OpenGVLab/InternViT-6B-448px-V1-5 as Zero Shot Image Classification. #147

Open iavinas opened 2 months ago

iavinas commented 2 months ago

Hi,

Thanks for sharing the model and code with us.

I am trying to using Vision Foundation Model for a zero shot classification problem.

It is possible with OpenGVLab/InternVL-14B-224px but I am not able to do with OpenGVLab/InternViT-6B-448px-V1-5.

model = AutoModel.from_pretrained('OpenGVLab/InternViT-6B-448px-V1-5', torch_dtype=torch.bfloat16, low_cpu_mem_usage=True, trust_remote_code=True).cuda().eval()

tokenizer = AutoTokenizer.from_pretrained('OpenGVLab/InternViT-6B-448px-V1-5', use_fast=False, add_eos_token=True, trust_remote_code=True)

Is there anyway to get the tokenizer for OpenGVLab/InternViT-6B-448px-V1-5?

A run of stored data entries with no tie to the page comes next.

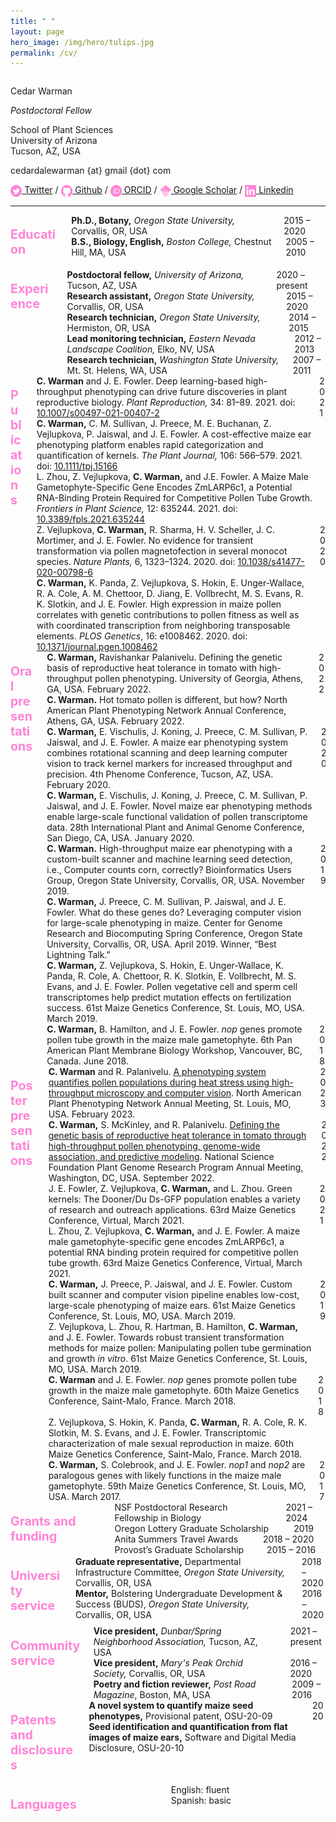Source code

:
 ```yaml
---
title: " "
layout: page
hero_image: /img/hero/tulips.jpg
permalink: /cv/
---
```

<style type="text/css">
    .section-title{ color: rgb(255, 131, 214); 
				    font-weight: bold;
				    font-size: 140%; }
	.icon{ height: 1.3em; 
		   vertical-align: middle }
</style>

<div class="container is-max-desktop has-text-centered">
	<div class="columns">
		<div class="column has-text-left">
			<p class="title is-2 mb-5">Cedar Warman</p>
			<p class="subtitle is-4 mb-0"><i>Postdoctoral Fellow</i></p>
			<p class="my-2">School of Plant Sciences<br>
			University of Arizona<br>
			Tucson, AZ, USA</p>
			<p class="my-2">cedardalewarman {at} gmail {dot} com</p>
			<a href="https://twitter.com/CedarWarman"><img class="inline-block icon" src="/img/icons/twitter_icon.svg"></a><a href= "https://twitter.com/CedarWarman"> Twitter</a> / <a href="https://github.com/cedarwarman"><img class="inline-block icon" src="/img/icons/github_icon.svg"></a><a href= "https://github.com/cedarwarman"> Github</a> / <a href="https://orcid.org/0000-0002-6760-1869"><img class="inline-block icon" src="/img/icons/orcid_icon.svg"></a><a href= "https://orcid.org/0000-0002-6760-1869"> ORCID</a> / <a href="https://scholar.google.com/citations?user=BSCuLzIAAAAJ&hl=en"><img class="inline-block icon" src="/img/icons/gscholar_icon.svg"></a><a href= "https://scholar.google.com/citations?user=BSCuLzIAAAAJ&hl=en"> Google Scholar</a> / <a href="https://www.linkedin.com/in/cedarwarman/"><img class="inline-block icon" src="/img/icons/lin_icon.svg"></a><a href= "https://www.linkedin.com/in/cedarwarman/"> Linkedin</a>
		</div>
	</div>
	<hr>
</div>

<div class="container is-max-desktop has-text-centered">
	<div class="columns mb-0 is-8">
        <div class="column is-3">
            <div class="columns">
                <div class="column has-text-left pl-0">
				<p class="section-title">Education</p>
				</div>
			</div>
		</div>
		<div class="column is-9">
			<div class="columns is-mobile is-centered mb-0">
				<div class="column is-9 has-text-left pl-0 pr-1">
				<strong>Ph.D., Botany,</strong><i> Oregon State University,</i> Corvallis, OR, USA
				</div>
				<div class="column is-3 has-text-right pl-1 pr-0">
				2015 – 2020	
				</div>
			</div>
			<div class="columns is-mobile is-centered mb-0">
				<div class="column is-9 has-text-left pl-0 pr-1">
				<strong>B.S., Biology, English,</strong><i> Boston College,</i> Chestnut Hill, MA, USA
				</div>
				<div class="column is-3 has-text-right pl-1 pr-0">
				2005 – 2010	
				</div>
			</div>
		</div>
	</div>
	<div class="columns mb-0 is-8">
        <div class="column is-3">
            <div class="columns">
                <div class="column has-text-left pl-0">
				<p class="section-title">Experience</p>
				</div>
			</div>
		</div>
		<div class="column is-9">
			<div class="columns is-mobile is-centered mb-0">
				<div class="column is-9 has-text-left pl-0 pr-1">
				<strong>Postdoctoral fellow,</strong><i> University of Arizona,</i> Tucson, AZ, USA
				</div>
				<div class="column is-3 has-text-right pl-1 pr-0">
				2020 – present	
				</div>
			</div>
			<div class="columns is-mobile is-centered mb-0">
				<div class="column is-9 has-text-left pl-0 pr-1">
				<strong>Research assistant,</strong><i> Oregon State University,</i> Corvallis, OR, USA
				</div>
				<div class="column is-3 has-text-right pl-1 pr-0">
				2015 – 2020	
				</div>
			</div>
			<div class="columns is-mobile is-centered mb-0">
				<div class="column is-9 has-text-left pl-0 pr-1">
				<strong>Research technician,</strong><i> Oregon State University,</i> Hermiston, OR, USA
				</div>
				<div class="column is-3 has-text-right pl-1 pr-0">
				2014 – 2015	
				</div>
			</div>
			<div class="columns is-mobile is-centered mb-0">
				<div class="column is-9 has-text-left pl-0 pr-1">
				<strong>Lead monitoring technician,</strong><i> Eastern Nevada Landscape Coalition,</i> Elko, NV, USA
				</div>
				<div class="column is-3 has-text-right pl-1 pr-0">
				2012 – 2013	
				</div>
			</div>
			<div class="columns is-mobile is-centered mb-0">
				<div class="column is-9 has-text-left pl-0 pr-1">
				<strong>Research technician,</strong><i> Washington State University,</i> Mt. St. Helens, WA, USA
				</div>
				<div class="column is-3 has-text-right pl-1 pr-0">
				2007 – 2011	
				</div>
			</div>
		</div>
	</div>
	<div class="columns mb-0 is-8">
        <div class="column is-3">
            <div class="columns">
                <div class="column has-text-left pl-0">
                <p class="section-title">Publications</p>
                </div>
            </div>
        </div>
        <div class="column is-9">
        	<div class="columns is-mobile is-centered mb-0">
                <div class="column is-10 has-text-left pl-0 pr-0">
                <strong>C. Warman</strong> and J. E. Fowler. Deep learning-based high-throughput phenotyping can drive future discoveries in plant reproductive biology. <i>Plant Reproduction,</i> 34: 81–89. 2021. doi: <a href= "https://doi.org/10.1007/s00497-021-00407-2">10.1007/s00497-021-00407-2</a>
                </div>
                <div class="column is-2 has-text-right pl-0 pr-0">
                2021
                </div>
            </div>
        	<div class="columns is-mobile is-centered mb-0">
                <div class="column is-10 has-text-left pl-0 pr-0">
                <strong>C. Warman,</strong> C. M. Sullivan, J. Preece, M. E. Buchanan, Z. Vejlupkova, P. Jaiswal, and J. E. Fowler. A cost-effective maize ear phenotyping platform enables rapid categorization and quantification of kernels. <i>The Plant Journal,</i> 106: 566–579. 2021. doi: <a href= "https://doi.org/10.1111/tpj.15166">10.1111/tpj.15166</a>
                </div>
                <div class="column is-2 has-text-right pl-0 pr-0">
                </div>
            </div>
        	<div class="columns is-mobile is-centered mb-0">
                <div class="column is-10 has-text-left pl-0 pr-0">
                L. Zhou, Z. Vejlupkova, <strong>C. Warman,</strong> and J.E. Fowler. A Maize Male Gametophyte-Specific Gene Encodes ZmLARP6c1, a Potential RNA-Binding Protein Required for Competitive Pollen Tube Growth. <i>Frontiers in Plant Science,</i> 12: 635244. 2021. doi: <a href= "https://doi.org/10.3389/fpls.2021.635244">10.3389/fpls.2021.635244</a>
                </div>
                <div class="column is-2 has-text-right pl-0 pr-0">
                </div>
            </div>
			<div class="columns is-mobile is-centered mb-0">
                <div class="column is-10 has-text-left pl-0 pr-0">
                Z. Vejlupkova, <strong>C. Warman,</strong> R. Sharma, H. V. Scheller, J. C. Mortimer, and J. E. Fowler. No evidence for transient transformation via pollen magnetofection in several monocot species. <i>Nature Plants,</i> 6, 1323–1324. 2020. doi: <a href= "https://doi.org/10.1038/s41477-020-00798-6">10.1038/s41477-020-00798-6</a>
                </div>
                <div class="column is-2 has-text-right pl-0 pr-0">
                2020
                </div>
            </div>
            <div class="columns is-mobile is-centered mb-0">
                <div class="column is-10 has-text-left pl-0 pr-0">
                <strong>C. Warman,</strong> K. Panda, Z. Vejlupkova, S. Hokin, E. Unger-Wallace, R. A. Cole, A. M. Chettoor, D. Jiang, E. Vollbrecht, M. S. Evans, R. K. Slotkin, and J. E. Fowler. High expression in maize pollen correlates with genetic contributions to pollen fitness as well as with coordinated transcription from neighboring transposable elements. <i>PLOS Genetics</i>, 16: e1008462. 2020. doi: <a href= "https://doi.org/10.1371/journal.pgen.1008462">10.1371/journal.pgen.1008462</a>
                </div>
                <div class="column is-2 has-text-right pl-0 pr-0">
                </div>
            </div>
        </div>
	</div>
	<div class="columns mb-0 is-8">
        <div class="column is-3">
            <div class="columns">
                <div class="column has-text-left pl-0">
                <p class="section-title">Oral presentations</p>
                </div>
            </div>
        </div>
        <div class="column is-9">
        	<div class="columns is-mobile is-centered mb-0">
                <div class="column is-10 has-text-left pl-0 pr-0">
                <strong>C. Warman,</strong> Ravishankar Palanivelu. Defining the genetic basis of reproductive heat tolerance in tomato with high-throughput pollen phenotyping. University of Georgia, Athens, GA, USA. February 2022.
                </div>
                <div class="column is-2 has-text-right pl-0 pr-0">
                2022
                </div>
            </div>
        	<div class="columns is-mobile is-centered mb-0">
                <div class="column is-10 has-text-left pl-0 pr-0">
                <strong>C. Warman.</strong> Hot tomato pollen is different, but how? North American Plant Phenotyping Network Annual Conference, Athens, GA, USA. February 2022.
                </div>
                <div class="column is-2 has-text-right pl-0 pr-0">
                </div>
            </div>
        	<div class="columns is-mobile is-centered mb-0">
                <div class="column is-10 has-text-left pl-0 pr-0">
                <strong>C. Warman,</strong> E. Vischulis, J. Koning, J. Preece, C. M. Sullivan, P. Jaiswal, and J. E. Fowler. A maize ear phenotyping system combines rotational scanning and deep learning computer vision to track kernel markers for increased throughput and precision. 4th Phenome Conference, Tucson, AZ, USA. February 2020.
                </div>
                <div class="column is-2 has-text-right pl-0 pr-0">
                2020
                </div>
            </div>
        	<div class="columns is-mobile is-centered mb-0">
                <div class="column is-10 has-text-left pl-0 pr-0">
                <strong>C. Warman,</strong> E. Vischulis, J. Koning, J. Preece, C. M. Sullivan, P. Jaiswal, and J. E. Fowler. Novel maize ear phenotyping methods enable large-scale functional validation of pollen transcriptome data. 28th International Plant and Animal Genome Conference, San Diego, CA, USA. January 2020.
                </div>
                <div class="column is-2 has-text-right pl-0 pr-0">
                </div>
            </div>
        	<div class="columns is-mobile is-centered mb-0">
                <div class="column is-10 has-text-left pl-0 pr-0">
                <strong>C. Warman.</strong> High-throughput maize ear phenotyping with a custom-built scanner and machine learning seed detection, i.e., Computer counts corn, correctly? Bioinformatics Users Group, Oregon State University, Corvallis, OR, USA. November 2019.
                </div>
                <div class="column is-2 has-text-right pl-0 pr-0">
                2019
                </div>
            </div>
			<div class="columns is-mobile is-centered mb-0">
                <div class="column is-10 has-text-left pl-0 pr-0">
                <strong>C. Warman,</strong> J. Preece, C. M. Sullivan, P. Jaiswal, and J. E. Fowler. What do these genes do? Leveraging computer vision for large-scale phenotyping in maize. Center for Genome Research and Biocomputing Spring Conference, Oregon State University, Corvallis, OR, USA. April 2019. Winner, “Best Lightning Talk.”
                </div>
                <div class="column is-2 has-text-right pl-0 pr-0">
                </div>
            </div>
            <div class="columns is-mobile is-centered mb-0">
                <div class="column is-10 has-text-left pl-0 pr-0">
                <strong>C. Warman,</strong> Z. Vejlupkova, S. Hokin, E. Unger-Wallace, K. Panda, R. Cole, A. Chettoor, R. K. Slotkin, E. Vollbrecht, M. S. Evans, and J. E. Fowler. Pollen vegetative cell and sperm cell transcriptomes help predict mutation effects on fertilization success. 61st Maize Genetics Conference, St. Louis, MO, USA. March 2019.
                </div>
                <div class="column is-2 has-text-right pl-0 pr-0">
                </div>
            </div>
            <div class="columns is-mobile is-centered mb-0">
                <div class="column is-10 has-text-left pl-0 pr-0">
                <strong>C. Warman,</strong> B. Hamilton, and J. E. Fowler. <i>nop</i> genes promote pollen tube growth in the maize male gametophyte. 6th Pan American Plant Membrane Biology Workshop, Vancouver, BC, Canada. June 2018.
                </div>
                <div class="column is-2 has-text-right pl-0 pr-0">
                2018
                </div>
            </div>
        </div>
	</div>
	<div class="columns mb-0 is-8">
        <div class="column is-3">
            <div class="columns">
                <div class="column has-text-left pl-0">
                <p class="section-title">Poster presentations</p>
                </div>
            </div>
        </div>
        <div class="column is-9">
        	<div class="columns is-mobile is-centered mb-0">
                <div class="column is-10 has-text-left pl-0 pr-0">
                <strong>C. Warman</strong> and R. Palanivelu. <a href="https://www.cedarwarman.com/img/posters/2023-02-14_NAPPN_poster.pdf">A phenotyping system quantifies pollen populations during heat stress using high-throughput microscopy and computer vision</a>. North American Plant Phenotyping Network Annual Meeting, St. Louis, MO, USA. February 2023.
                </div>
                <div class="column is-2 has-text-right pl-0 pr-0">
                2023
                </div>
            </div>
        	<div class="columns is-mobile is-centered mb-0">
                <div class="column is-10 has-text-left pl-0 pr-0">
                <strong>C. Warman,</strong> S. McKinley, and R. Palanivelu. <a href="https://www.cedarwarman.com/img/posters/2022-09-06_NSF_PGRP_poster.pdf">Defining the genetic basis of reproductive heat tolerance in tomato through high-throughput pollen phenotyping, genome-wide association, and predictive modeling</a>. National Science Foundation Plant Genome Research Program Annual Meeting, Washington, DC, USA. September 2022.
                </div>
                <div class="column is-2 has-text-right pl-0 pr-0">
                2022
                </div>
            </div>
        	<div class="columns is-mobile is-centered mb-0">
                <div class="column is-10 has-text-left pl-0 pr-0">
                J. E. Fowler, Z. Vejlupkova, <strong>C. Warman,</strong> and L. Zhou. Green kernels: The Dooner/Du Ds-GFP population enables a variety of research and outreach applications. 63rd Maize Genetics Conference, Virtual, March 2021.
                </div>
                <div class="column is-2 has-text-right pl-0 pr-0">
                2021
                </div>
            </div>
            <div class="columns is-mobile is-centered mb-0">
                <div class="column is-10 has-text-left pl-0 pr-0">
                L. Zhou, Z. Vejlupkova, <strong>C. Warman,</strong> and J. E. Fowler. A maize male gametophyte-specific gene encodes ZmLARP6c1, a potential RNA binding protein required for competitive pollen tube growth. 63rd Maize Genetics Conference, Virtual, March 2021.
                </div>
                <div class="column is-2 has-text-right pl-0 pr-0">
                </div>
            </div>
        	<div class="columns is-mobile is-centered mb-0">
                <div class="column is-10 has-text-left pl-0 pr-0">
                <strong>C. Warman,</strong> J. Preece, P. Jaiswal, and J. E. Fowler. Custom built scanner and computer vision pipeline enables low-cost, large-scale phenotyping of maize ears. 61st Maize Genetics Conference, St. Louis, MO, USA. March 2019.
                </div>
                <div class="column is-2 has-text-right pl-0 pr-0">
                2019
                </div>
            </div>
        	<div class="columns is-mobile is-centered mb-0">
                <div class="column is-10 has-text-left pl-0 pr-0">
                Z. Vejlupkova, L. Zhou, R. Hartman, B. Hamilton, <strong>C. Warman,</strong> and J. E. Fowler. Towards robust transient transformation methods for maize pollen: Manipulating pollen tube germination and growth <i>in vitro</i>. 61st Maize Genetics Conference, St. Louis, MO, USA. March 2019.
                </div>
                <div class="column is-2 has-text-right pl-0 pr-0">
                </div>
            </div>
        	<div class="columns is-mobile is-centered mb-0">
                <div class="column is-10 has-text-left pl-0 pr-0">
                <strong>C. Warman</strong> and J. E. Fowler. <i>nop</i> genes promote pollen tube growth in the maize male gametophyte. 60th Maize Genetics Conference, Saint-Malo, France. March 2018.
                </div>
                <div class="column is-2 has-text-right pl-0 pr-0">
                2018
                </div>
            </div>
			<div class="columns is-mobile is-centered mb-0">
                <div class="column is-10 has-text-left pl-0 pr-0">
                Z. Vejlupkova, S. Hokin, K. Panda, <strong>C. Warman,</strong> R. A. Cole, R. K. Slotkin, M. S. Evans, and J. E. Fowler. Transcriptomic characterization of male sexual reproduction in maize. 60th Maize Genetics Conference, Saint-Malo, France. March 2018.
                </div>
                <div class="column is-2 has-text-right pl-0 pr-0">
                </div>
            </div>
            <div class="columns is-mobile is-centered mb-0">
                <div class="column is-10 has-text-left pl-0 pr-0">
                <strong>C. Warman,</strong> S. Colebrook, and J. E. Fowler. <i>nop1</i> and <i>nop2</i> are paralogous genes with likely functions in the maize male gametophyte. 59th Maize Genetics Conference, St. Louis, MO, USA. March 2017.
                </div>
                <div class="column is-2 has-text-right pl-0 pr-0">
                2017
                </div>
            </div>
        </div>
	</div>
    <div class="columns mb-0 is-8">
        <div class="column is-3">
            <div class="columns">
                <div class="column has-text-left pl-0">
                <p class="section-title">Grants and funding</p>
                </div>
            </div>
        </div>
        <div class="column is-9">
            <div class="columns is-mobile is-centered mb-0">
                <div class="column is-10 has-text-left pl-0 pr-0">
                NSF Postdoctoral Research Fellowship in Biology
                </div>
                <div class="column is-2 has-text-right pl-0 pr-0">
                2021 – 2024
                </div>
            </div>
            <div class="columns is-mobile is-centered mb-0">
                <div class="column is-10 has-text-left pl-0 pr-0">
                Oregon Lottery Graduate Scholarship 
                </div>
                <div class="column is-2 has-text-right pl-0 pr-0">
                2019
                </div>
            </div>
            <div class="columns is-mobile is-centered mb-0">
                <div class="column is-10 has-text-left pl-0 pr-0">
                Anita Summers Travel Awards
                </div>
                <div class="column is-2 has-text-right pl-0 pr-0">
                2018 – 2020
                </div>
            </div>
            <div class="columns is-mobile is-centered mb-0">
                <div class="column is-10 has-text-left pl-0 pr-0">
                Provost’s Graduate Scholarship 
                </div>
                <div class="column is-2 has-text-right pl-0 pr-0">
                2015 – 2016
                </div>
            </div>
        </div>
    </div>
    <div class="columns mb-0 is-8">
        <div class="column is-3">
            <div class="columns">
                <div class="column has-text-left pl-0">
                <p class="section-title">University service</p>
                </div>
            </div>
        </div>
        <div class="column is-9">
            <div class="columns is-mobile is-centered mb-0">
                <div class="column is-10 has-text-left pl-0 pr-0">
                <strong>Graduate representative,</strong> Departmental Infrastructure Committee,<i> Oregon State University,</i> Corvallis, OR, USA
                </div>
                <div class="column is-2 has-text-right pl-0 pr-0">
                2018 – 2020
                </div>
            </div>
            <div class="columns is-mobile is-centered mb-0">
                <div class="column is-10 has-text-left pl-0 pr-0">
                <strong>Mentor,</strong> Bolstering Undergraduate Development & Success (BUDS),<i> Oregon State University,</i> Corvallis, OR, USA
                </div>
                <div class="column is-2 has-text-right pl-0 pr-0">
                2016 – 2020
                </div>
            </div>
        </div>
    </div>
    <div class="columns mb-0 is-8">
        <div class="column is-3">
            <div class="columns">
                <div class="column has-text-left pl-0">
                <p class="section-title">Community service</p>
                </div>
            </div>
        </div>
        <div class="column is-9">
            <div class="columns is-mobile is-centered mb-0">
                <div class="column is-10 has-text-left pl-0 pr-0">
                <strong>Vice president,</strong> <i>Dunbar/Spring Neighborhood Association,</i> Tucson, AZ, USA
                </div>
                <div class="column is-2 has-text-right pl-0 pr-0">
                2021 – present
                </div>
            </div>
            <div class="columns is-mobile is-centered mb-0">
                <div class="column is-10 has-text-left pl-0 pr-0">
                <strong>Vice president,</strong> <i>Mary's Peak Orchid Society,</i> Corvallis, OR, USA
                </div>
                <div class="column is-2 has-text-right pl-0 pr-0">
                2016 – 2020
                </div>
            </div>
            <div class="columns is-mobile is-centered mb-0">
                <div class="column is-10 has-text-left pl-0 pr-0">
                <strong>Poetry and fiction reviewer,</strong> <i>Post Road Magazine</i>, Boston, MA, USA
                </div>
                <div class="column is-2 has-text-right pl-0 pr-0">
                2009 – 2016
                </div>
            </div>
        </div>
    </div>
    <div class="columns mb-0 is-8">
        <div class="column is-3">
            <div class="columns">
                <div class="column has-text-left pl-0">
                <p class="section-title">Patents and disclosures</p>
                </div>
            </div>
        </div>
        <div class="column is-9">
            <div class="columns is-mobile is-centered mb-0">
                <div class="column is-10 has-text-left pl-0 pr-0">
                <strong>A novel system to quantify maize seed phenotypes,</strong> Provisional patent, OSU-20-09
                </div>
                <div class="column is-2 has-text-right pl-0 pr-0">
                2020
                </div>
            </div>
            <div class="columns is-mobile is-centered mb-0">
                <div class="column is-10 has-text-left pl-0 pr-0">
                <strong>Seed identification and quantification from flat images of maize ears,</strong> Software and Digital Media Disclosure, OSU-20-10
                </div>
                <div class="column is-2 has-text-right pl-0 pr-0">
                </div>
            </div>
        </div>
    </div>
    <div class="columns mb-0 is-8">
        <div class="column is-3">
            <div class="columns">
                <div class="column has-text-left pl-0">
                <p class="section-title">Languages</p>
                </div>
            </div>
        </div>
        <div class="column is-9">
            <div class="columns is-mobile is-centered mb-0">
                <div class="column is-10 has-text-left pl-0 pr-0">
                English: fluent
                </div>
                <div class="column is-2 has-text-right pl-0 pr-0">
                </div>
            </div>
            <div class="columns is-mobile is-centered mb-0">
                <div class="column is-10 has-text-left pl-0 pr-0">
                Spanish: basic
                </div>
                <div class="column is-2 has-text-right pl-0 pr-0">
                </div>
            </div>
        </div>
    </div>
</div>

czczup commented 1 month ago

Hi, the OpenGVLab/InternViT-6B-448px-V1-5 is a vision encoder extracted from the pretraining stage of the multimodal large language model (MLLM), OpenGVLab/InternVL-Chat-V1-5, which is trained to be a specialized vision encoder for MLLM and cannot be used directly for zero-shot classification tasks.